All the papers report - in a fairly route manner - on the latest details of the government's reform package. The reform has filled front pages for weeks now and there are no major surprises left. Mlada Fronta Dnes says that trade unions are determined to prevent the passage of this reform through Parliament and have swapped their traditional allies in the governing Social Democratic Party for the more radical Communists. "Unions ally with communists against the government" reads a headline in Mlada Fronta Dnes.
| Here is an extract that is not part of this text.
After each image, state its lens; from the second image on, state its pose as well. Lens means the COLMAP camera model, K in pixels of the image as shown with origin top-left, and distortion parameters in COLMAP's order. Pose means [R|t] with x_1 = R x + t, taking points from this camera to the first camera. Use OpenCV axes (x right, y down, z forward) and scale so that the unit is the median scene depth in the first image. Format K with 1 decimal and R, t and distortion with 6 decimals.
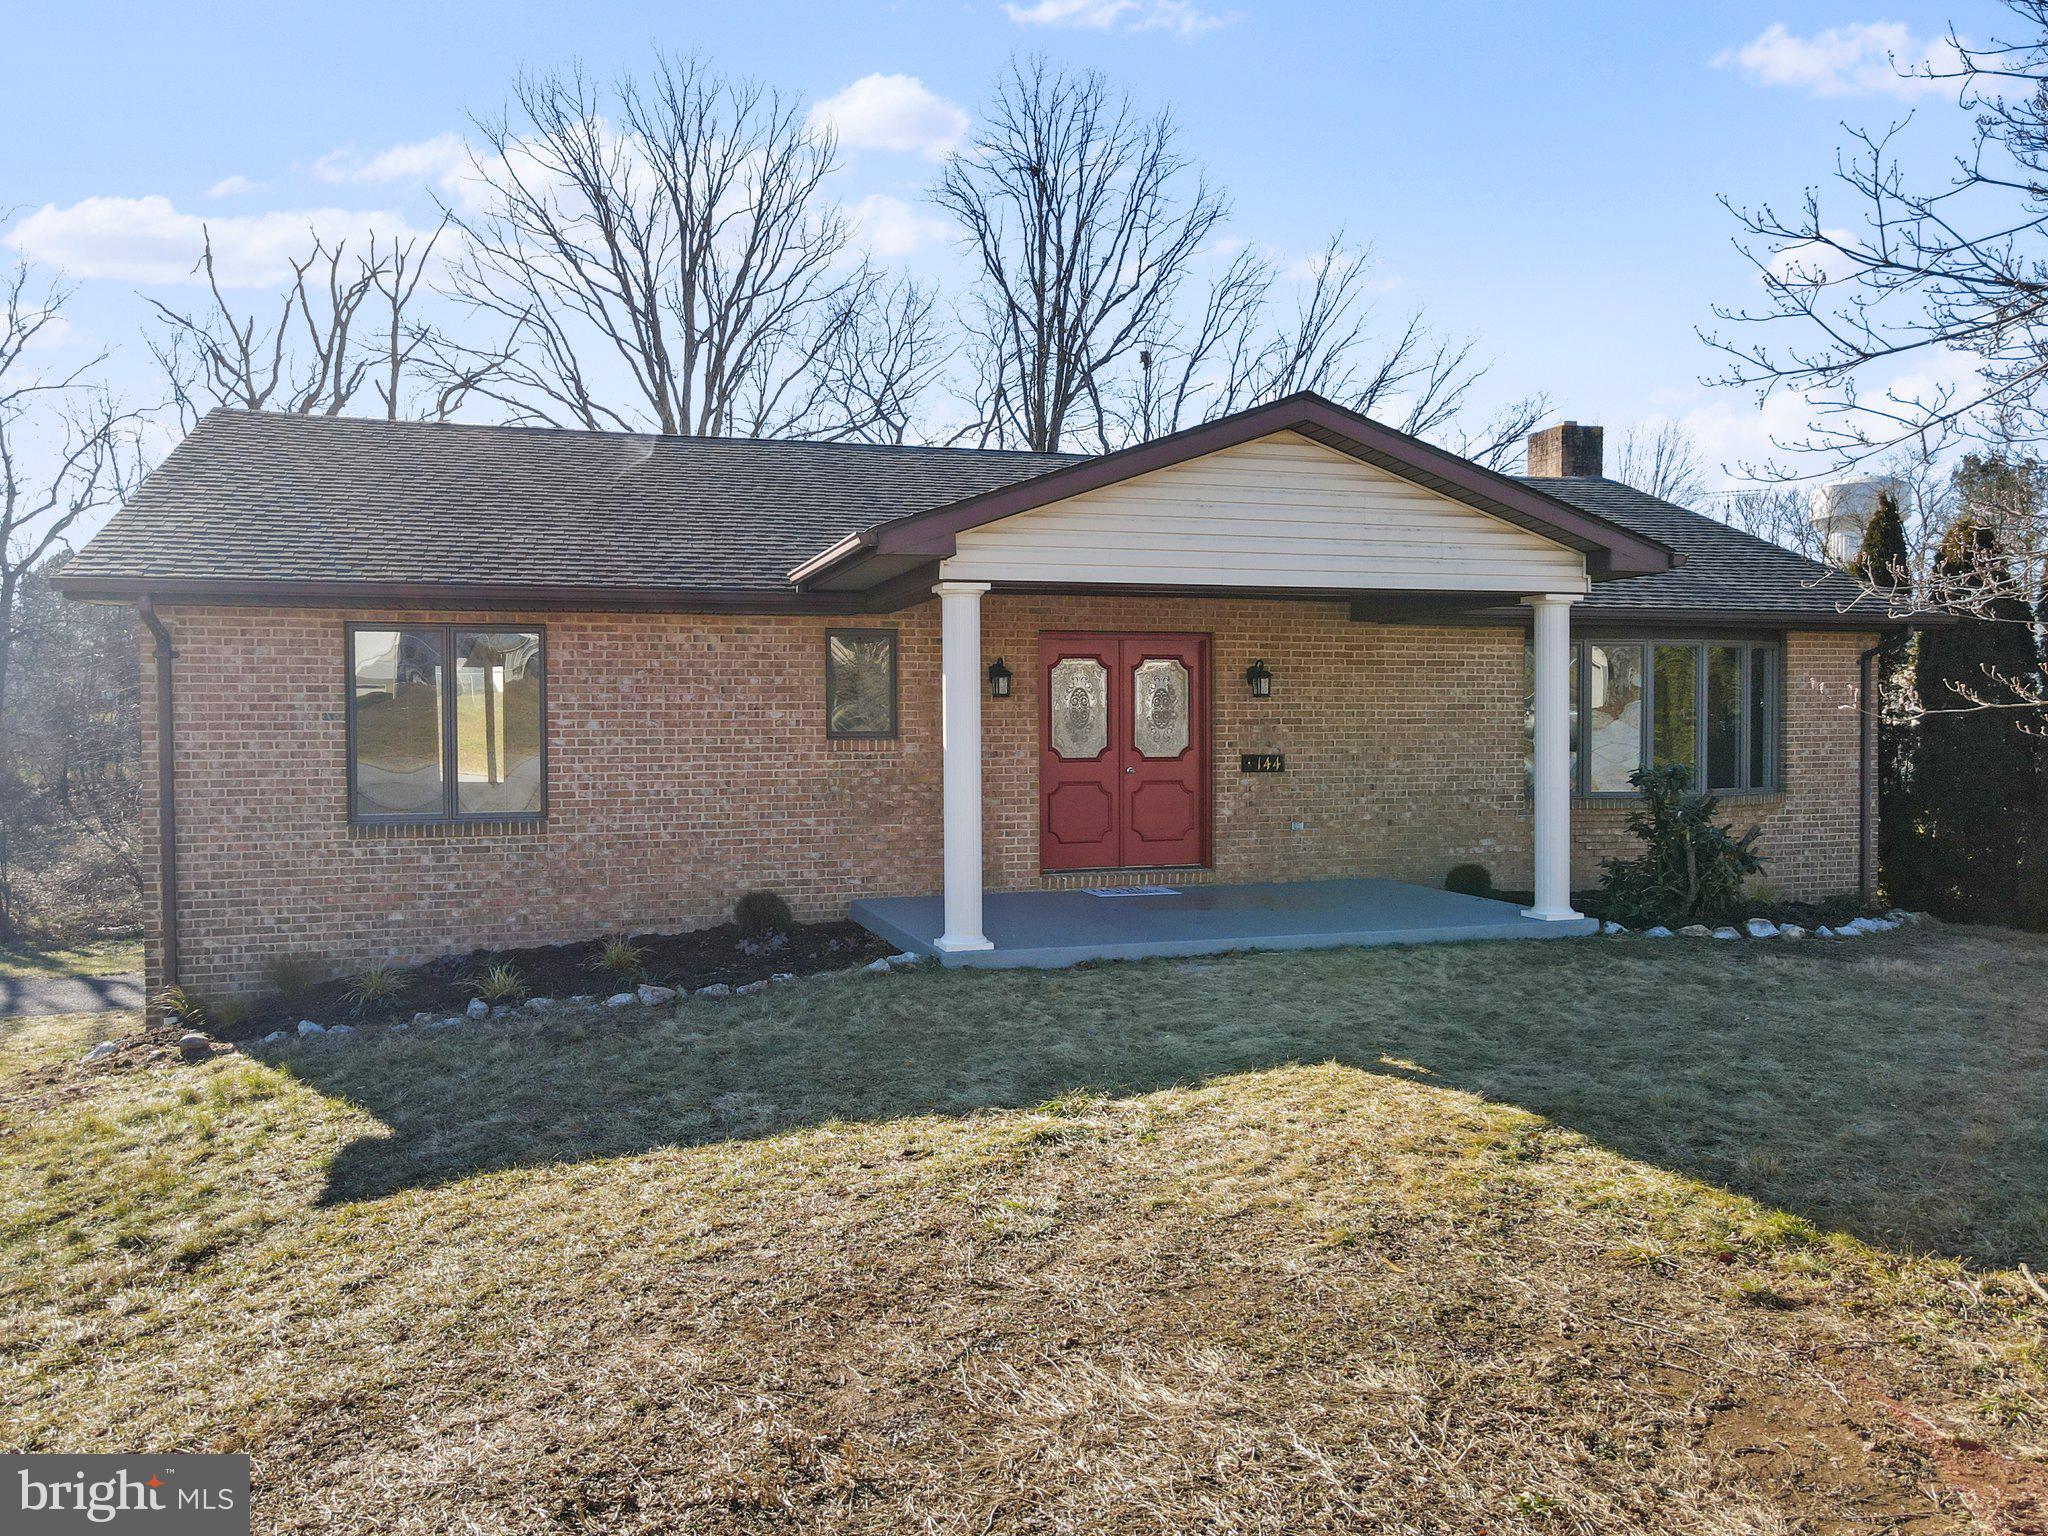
lens RADIAL K [[1516.8, 0, 1032.7], [0, 1516.8, 768.2], [0, 0, 1]] dist [0.011154, 0.036914]
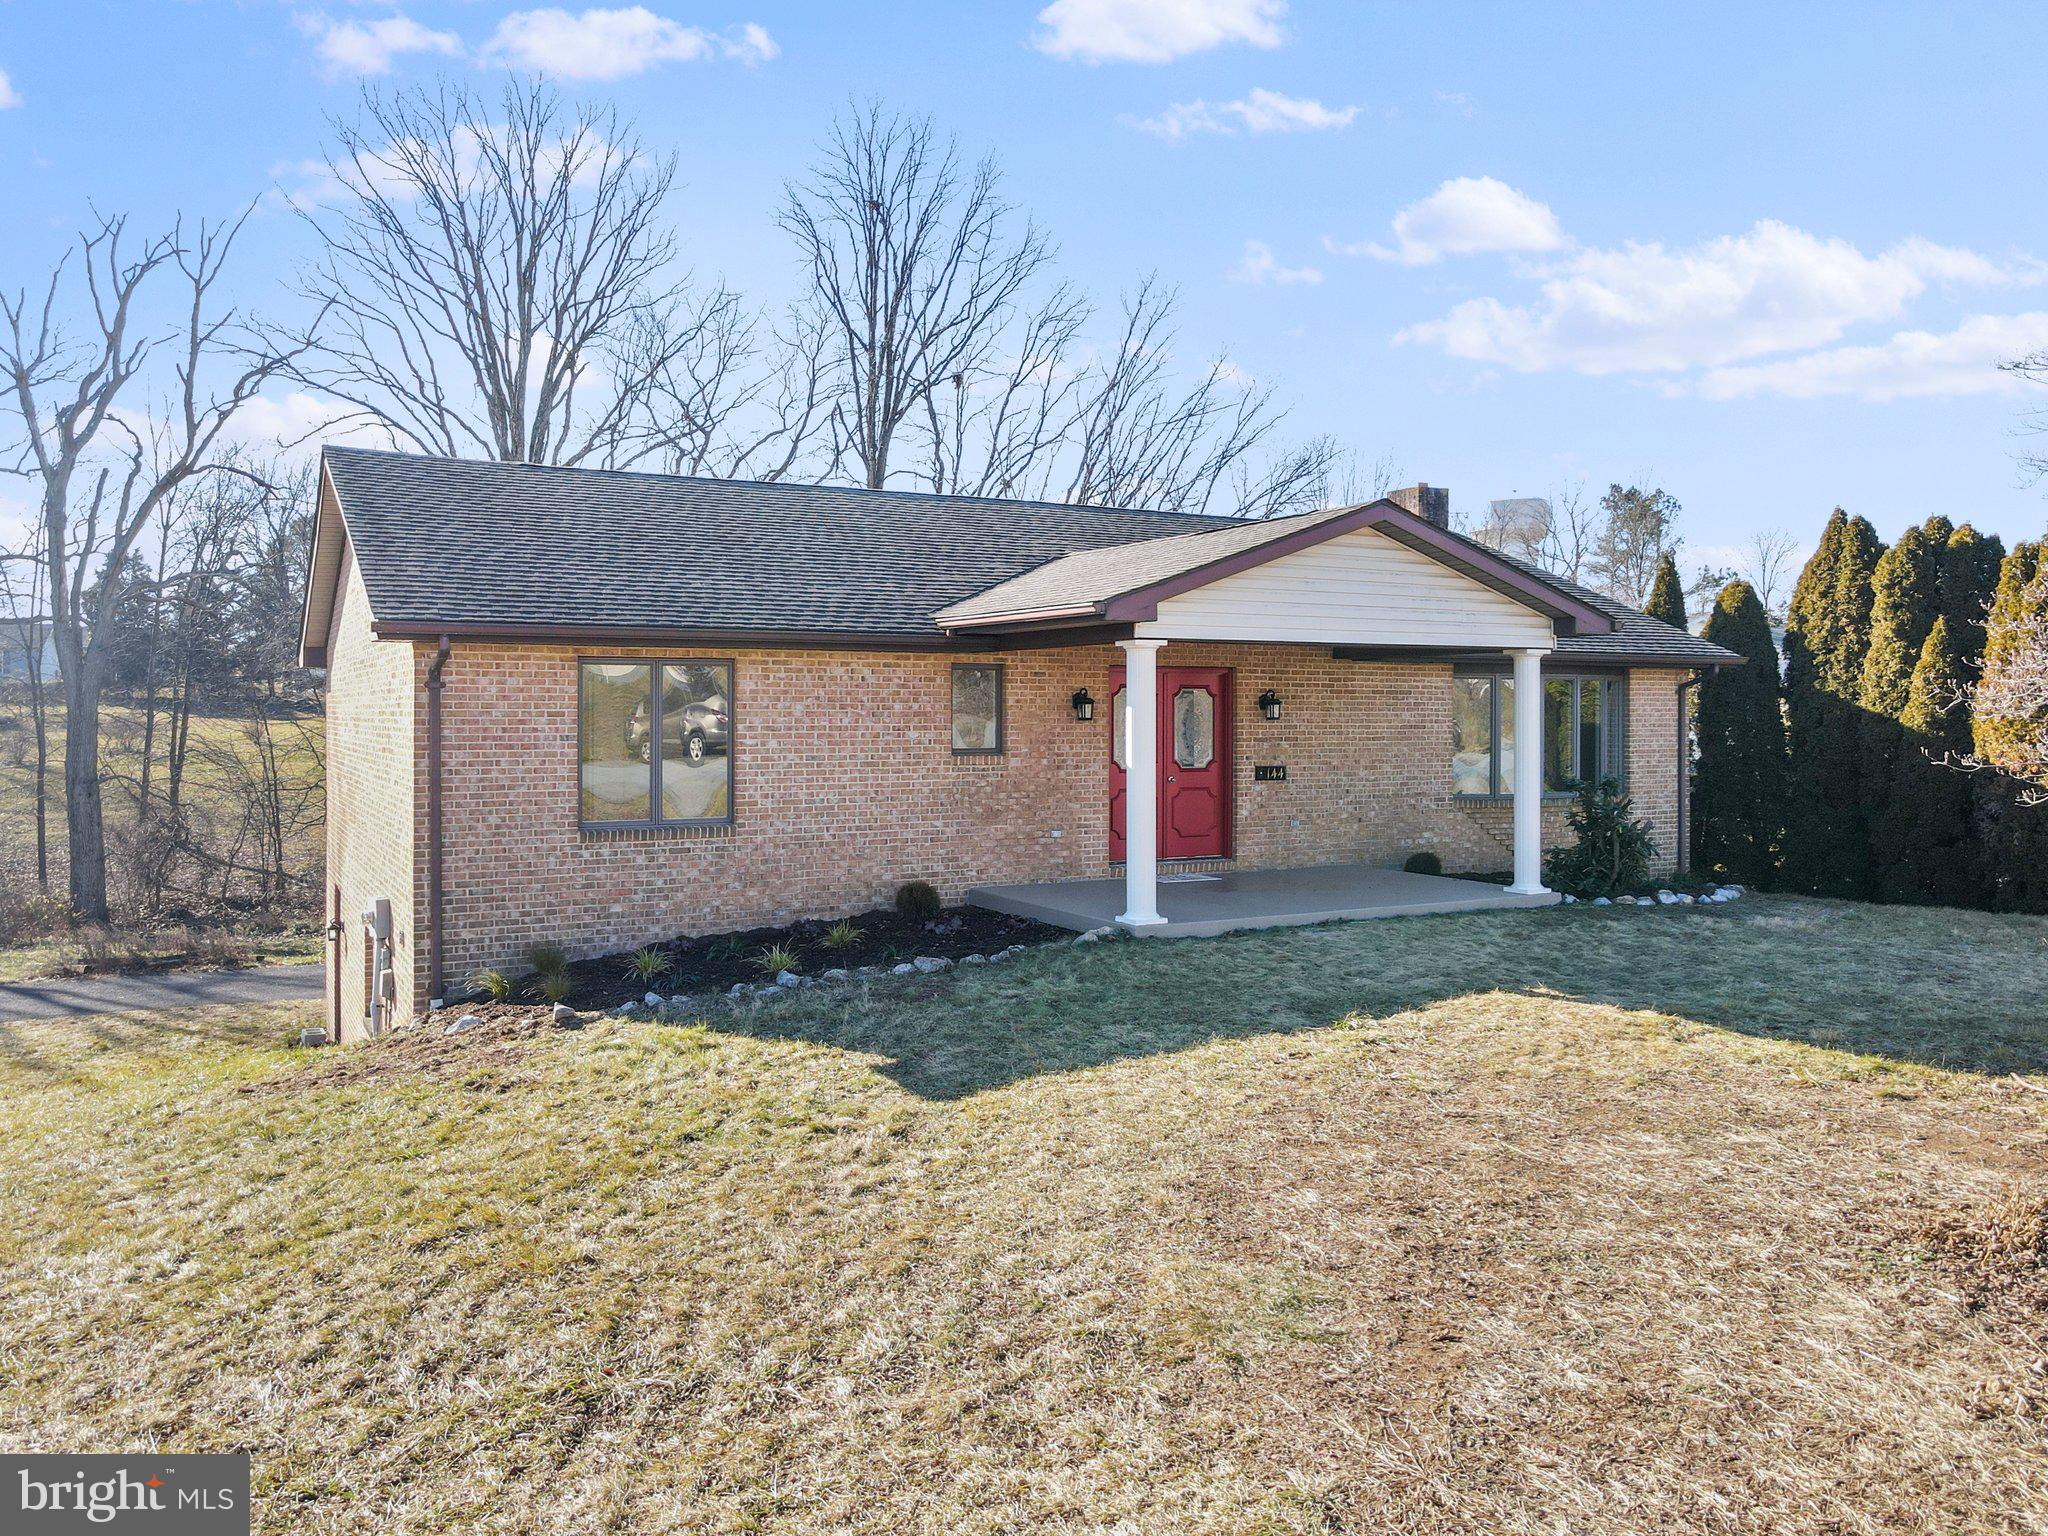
lens RADIAL K [[1551.4, 0, 1022.3], [0, 1551.4, 733.7], [0, 0, 1]] dist [0.015450, 0.035442]
pose [[0.978699, 0.002984, 0.205278, -0.349189], [0.000316, 0.999871, -0.016040, -0.017171], [-0.205299, 0.015763, 0.978572, -0.225656]]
According to the paper neither of the two opposition parties in Parliament - the centre right Civic Democrats or the Communists -are prepared to support the government's reform plan and the governing coalition will thus have to rely on every single vote it has in the Lower House. The Civic Democrats claim to have a team of experts working on an alternative reform plan in the event of early elections but, Mlada Fronta Dnes says, the party has nothing to show the public yet - either that or they are keeping it well under wraps.
Meanwhile, Pravo has an attention grabber on its front page - relating to a TV ad broadcast on Sunday -a national holiday in the Czech Republic in commemoration of Jan Hus, a reformer priest who was burnt at the stake in 1415. A TV ad showing a sausage being roasted over a campfire while a voice over says "you commemorate Jan Hus just one day of the year but you can enjoy our product every day" has enraged many Czech viewers, Pravo says.
Some critics have reportedly asked the Association of Czech advertising agencies to look into the matter. Meanwhile, the agency which produced the ad is trying to vindicate itself by saying that it felt that this angle would appeal to the Czech sense of humour.
And finally, Mlada Fronta Dnes has devoted a full page to a problem that does not as a rule rate a great deal of attention in the Czech media - that of parents who abduct their own children. The paper reports that there are several cases of this happening every year and in most cases the other parent is left without any information as to the child's whereabouts or wellbeing. This is documented by a list of children who are still missing, some having disappeared as far back as 1994.